ベネチアを知る12のおススメ観光スポット

町の中を無数の運河が張り巡らされた水の都・ベネチア。世界でも珍しいこの街は、1987年に世界遺産「ベネチアとその潟」として登録

大から小まで、なんと150もの運河が網目のように走るベネチアには、車が走れる道路がありません。移動は水路か徒歩! 迷宮のように入り組んだ路地に迷い、ゴンドラに揺られながら、かつて海運王国として名をはせた時代の栄華を垣間見せる町を訪れる……。世界でも有数のロマンチックな町はまた、ベネチア絵画派を生んだアートな町でもあります。

ここでは、迷宮のベネチアを二つのコンセプトでご紹介します。ひとつは、「運河の町ならでは!をたっぷり満喫。ベネチア共和国ゆかりのベネチア」、そしてもうひとつは、「ツウ好みなアートの国ベネチア」。ガイドブックではまだ知られてない最新スポット情報もあり。今と昔のベネチアを知るマスト12スポットをどうぞ。

運河の町を行く。栄光のベネチア共和国を訪ねて

海運王国の要「国立造船所(アルセナーレ)」は今も健在

photo by SAWA pasqua
大運河とパラッツォ、共和国時代から変わらないベネチアの景色
ベネチアには7世紀末に東ローマ帝国宗主権下からドージェ(元首)が選出されてから、1797年のナポレオンの侵攻によって滅亡するまで、1000年もの長きに渡り、「共和国」として栄えた歴史があります。中東とヨーロッパを結ぶ地中海貿易の中心地となり、「アドリア海の女王」と呼ばれるまでになったベネチア共和国。

世界にその名をとどろかせた、その華やかな共和国時代の面影を垣間見る、ベネチアらしさを存分に感じられるスポットをご紹介。

 

栄光のベネチア共和国1 サン・マルコ広場

photo by SAWA pasqua
広場に建つ高さ100mの鐘楼は、ベネチアのどこからでも眺められる。周囲は、サン・マルコ大聖堂やドゥカーレ宮殿など、歴史的建築物が立ち並ぶ
ナポレオンによって「世界で最も美しい広場」と言わしめたサン・マルコ広場は、今も昔もベネチアのシンボル的存在。広場の一方が海に面しており、共和国時代は海からの玄関口でもありました。現在でも様々なイベントの会場として市民の暮らしの中心にあります。
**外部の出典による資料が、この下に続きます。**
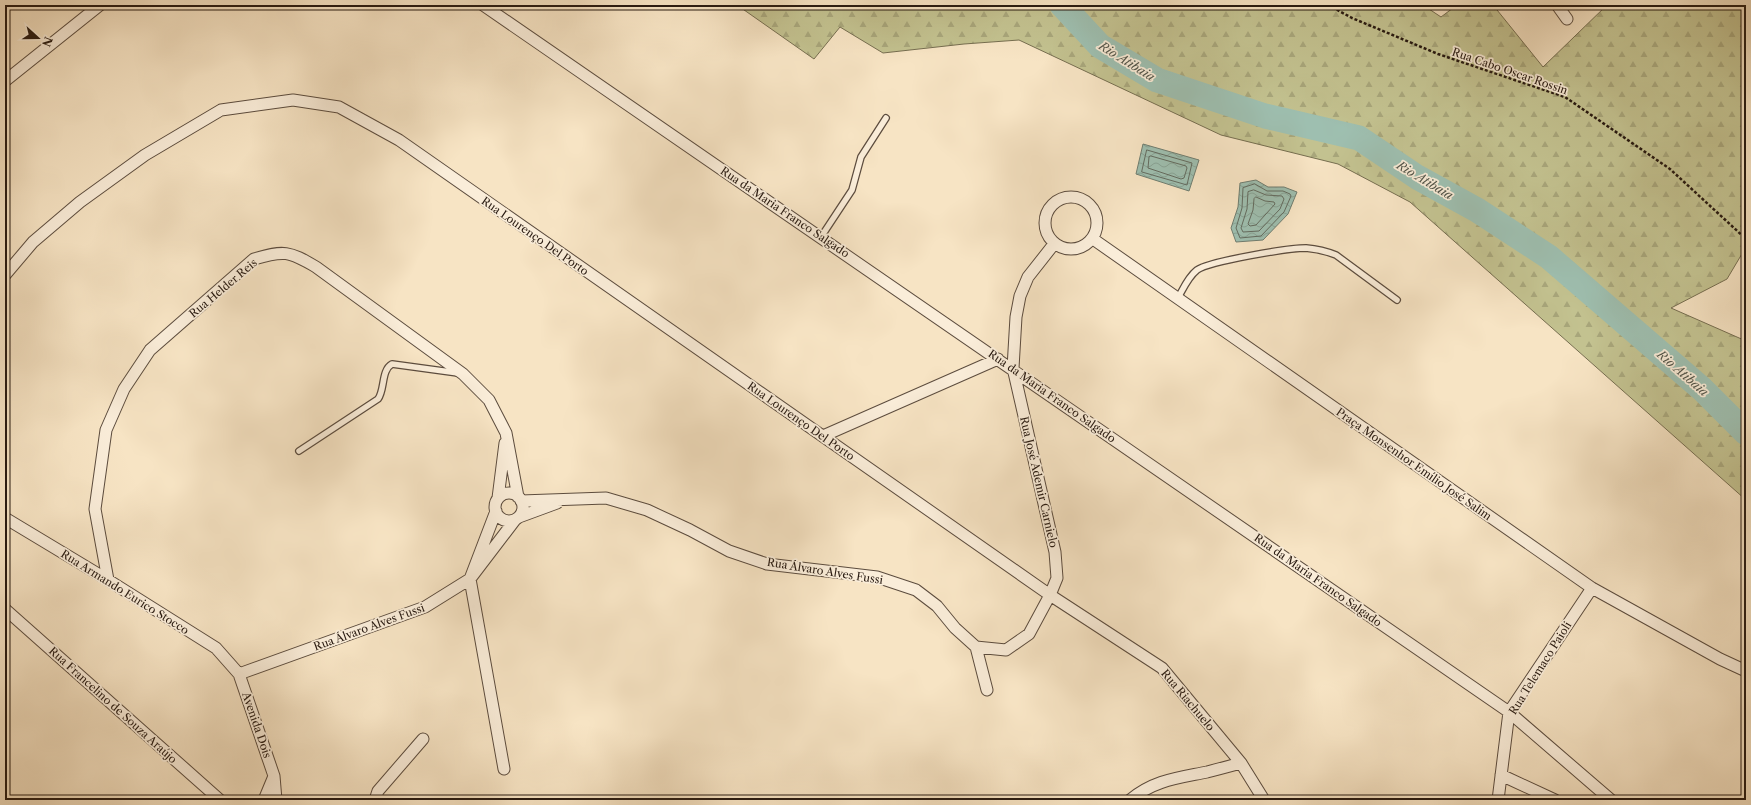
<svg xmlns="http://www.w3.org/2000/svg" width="1751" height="805" font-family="'Libre Caslon Text',serif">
	<defs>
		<pattern id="forest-firs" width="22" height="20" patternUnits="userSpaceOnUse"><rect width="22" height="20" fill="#c3c290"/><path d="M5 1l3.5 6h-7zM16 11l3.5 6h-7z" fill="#a8a67b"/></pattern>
		<pattern id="water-waves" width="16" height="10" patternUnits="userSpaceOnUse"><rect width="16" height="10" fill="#9ebfb0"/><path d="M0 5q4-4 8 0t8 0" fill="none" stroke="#88a496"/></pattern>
	</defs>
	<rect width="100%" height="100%" fill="#f7e4c4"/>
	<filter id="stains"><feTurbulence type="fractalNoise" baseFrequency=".005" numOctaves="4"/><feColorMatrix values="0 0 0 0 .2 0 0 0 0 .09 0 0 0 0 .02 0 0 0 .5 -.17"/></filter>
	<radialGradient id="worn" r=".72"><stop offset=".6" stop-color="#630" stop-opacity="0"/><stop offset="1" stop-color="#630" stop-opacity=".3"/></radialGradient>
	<path fill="url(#forest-firs)" stroke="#766e50" d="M737,5H1423L1441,17L1457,5H1493L1543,67L1607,5H1746V247L1727,279L1671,308L1746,341V500L1410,202L1338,164L1221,135L1019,40L964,44L883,53L840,27L814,59Z"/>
	<path fill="url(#water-waves)" stroke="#6f7d70" d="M1143,144L1199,160L1189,191L1136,174Z
		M1256,180L1268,187H1284L1297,192L1288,214L1263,240L1236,242L1231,228L1238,207L1240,183Z"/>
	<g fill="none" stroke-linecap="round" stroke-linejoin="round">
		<path stroke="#636c60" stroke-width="1" d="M1147,150L1192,163L1187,185L1142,172Z
			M1151,156L1186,166L1187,168L1184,178L1181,179L1148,168L1149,157Z
			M1255,184L1267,191H1283L1290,194L1291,196L1284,212L1261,236L1240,238L1236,228L1242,208L1243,188Z
			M1254,190L1266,195L1282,196L1284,199L1280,209L1259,231L1243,232L1241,228L1247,209L1248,192Z
			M1256,197L1265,201L1274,202L1275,204L1256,225L1250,226L1248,224L1253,210L1254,199Z"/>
		<path stroke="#9ebfb0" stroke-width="25" d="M1062,5L1100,46L1157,80L1265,116L1359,138L1417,177L1477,210L1549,257L1702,389L1746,433"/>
		<defs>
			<path id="lane" d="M821,237L852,190L861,157L886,118
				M1178,298C1183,289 1188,277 1197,270C1210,261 1289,248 1306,248C1317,249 1326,251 1336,255L1397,300
				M299,451L378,399C385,390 381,370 392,364L458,373"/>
			<path id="street" d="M483,5L1509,712L1611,800
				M1557,5L1567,19
				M5,81L100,5
				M1045 223a26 26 0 1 1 52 0a26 26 0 1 1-52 0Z
				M1093,239L1592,588L1720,659L1746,671
				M5,275L33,242L80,202L145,155L221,110L293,100L339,107L399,140L1050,595L1162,668L1241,763L1264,800
				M823,436L998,359
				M495 507a14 14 0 1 1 28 0a14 14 0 1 1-28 0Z
				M498,498L505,443
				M521,501L606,498L647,510L690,530L729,551L767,564L877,577L916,590L937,606L955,628L976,647L1006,650L1029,634L1050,595L1057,578L1055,552L1013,368L1016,317L1020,296L1028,277L1054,244
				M496,511L470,579L504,769
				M519,517L557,503
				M5,518L108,580L216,648L239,674L274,776L276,800
				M108,580L95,509L106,430L124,389L150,350L254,259C284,250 289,251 316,267L463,374L489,400L506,433L518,497
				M5,609L220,800
				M976,647L987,690
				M239,674L425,607L470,579L515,520
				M1501,775L1555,800
				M264,800L274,776
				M375,800L378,791L423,739
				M1130,800C1154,780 1178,778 1207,772C1219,769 1230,766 1241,763
				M1498,800L1509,712L1592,588"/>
		</defs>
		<use href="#lane" stroke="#5c4c3e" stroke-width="8"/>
		<use href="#street" stroke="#5c4c3e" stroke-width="13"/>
		<path stroke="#281a11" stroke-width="2.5" stroke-dasharray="3 2" stroke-linecap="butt" d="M1328,5L1352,18L1438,54L1565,97L1670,169L1746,239"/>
		<use href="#lane" stroke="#faedd9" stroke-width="5.5"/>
		<use href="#street" stroke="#faedd9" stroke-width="11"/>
	</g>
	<g text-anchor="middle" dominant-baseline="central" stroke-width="3.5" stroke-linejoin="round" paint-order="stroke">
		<g font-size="11" fill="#281a11" stroke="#faedd9">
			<text transform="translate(1510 71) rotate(19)">Rua Cabo Oscar Rossin</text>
			<text transform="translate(785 212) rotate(34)">Rua da Maria Franco Salgado</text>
			<text transform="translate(535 236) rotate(35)">Rua Lourenço Del Porto</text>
			<text transform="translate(223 288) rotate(-40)">Rua Helder Reis</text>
			<text transform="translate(1052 396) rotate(35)">Rua da Maria Franco Salgado</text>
			<text transform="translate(801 421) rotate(35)">Rua Lourenço Del Porto</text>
			<text transform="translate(1414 464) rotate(35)">Praça Monsenhor Emílio José Salim</text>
			<text transform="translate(1039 482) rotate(77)">Rua José Ademir Carnielo</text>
			<text transform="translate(825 571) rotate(9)">Rua Álvaro Alves Fussi</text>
			<text transform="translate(1318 580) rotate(35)">Rua da Maria Franco Salgado</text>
			<text transform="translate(125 592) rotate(32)">Rua Armando Eurico Stocco</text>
			<text transform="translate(369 627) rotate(-20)">Rua Álvaro Alves Fussi</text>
			<text transform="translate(1540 668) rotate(-58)">Rua Telemaco Paioli</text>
			<text transform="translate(1188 700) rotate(50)">Rua Riachuelo</text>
			<text transform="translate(113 705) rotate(42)">Rua Francelino de Souza Araújo</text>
			<text transform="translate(257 725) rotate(71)">Avenida Dois</text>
		</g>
		<g font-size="12" font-style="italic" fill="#515449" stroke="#faedd9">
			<text transform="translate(1127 61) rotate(32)">Rio Atibaia</text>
			<text transform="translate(1425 180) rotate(31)">Rio Atibaia</text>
			<text transform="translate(1683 373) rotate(41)">Rio Atibaia</text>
		</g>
	</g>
	<rect width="1751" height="805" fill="none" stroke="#f7e4c4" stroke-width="20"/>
	<rect x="6" y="6" width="1739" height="793" fill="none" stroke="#281a11" stroke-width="2"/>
	<rect x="10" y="10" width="1731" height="785" fill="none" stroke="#281a11"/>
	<g transform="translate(38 38) rotate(111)" stroke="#faedd9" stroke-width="3" paint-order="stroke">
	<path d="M0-3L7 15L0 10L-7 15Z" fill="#281a11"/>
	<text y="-6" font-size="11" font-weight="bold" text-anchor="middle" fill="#281a11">N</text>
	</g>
	<rect width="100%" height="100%" filter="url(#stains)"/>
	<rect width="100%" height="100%" fill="url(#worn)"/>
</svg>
広場の水際に立つ二つの円柱のうち一方に、守護聖人マルコの象徴である翼のあるライオン像がのっています。このライオン像は、ベネチアの紋章にもなっていて、町のあちこちにその紋章を見つけることができます。ベネチアの本島の中でも一番低い位置にあるので、「アックア・アルタ」と呼ばれる高潮が起こると水没することでも、最近は知られています。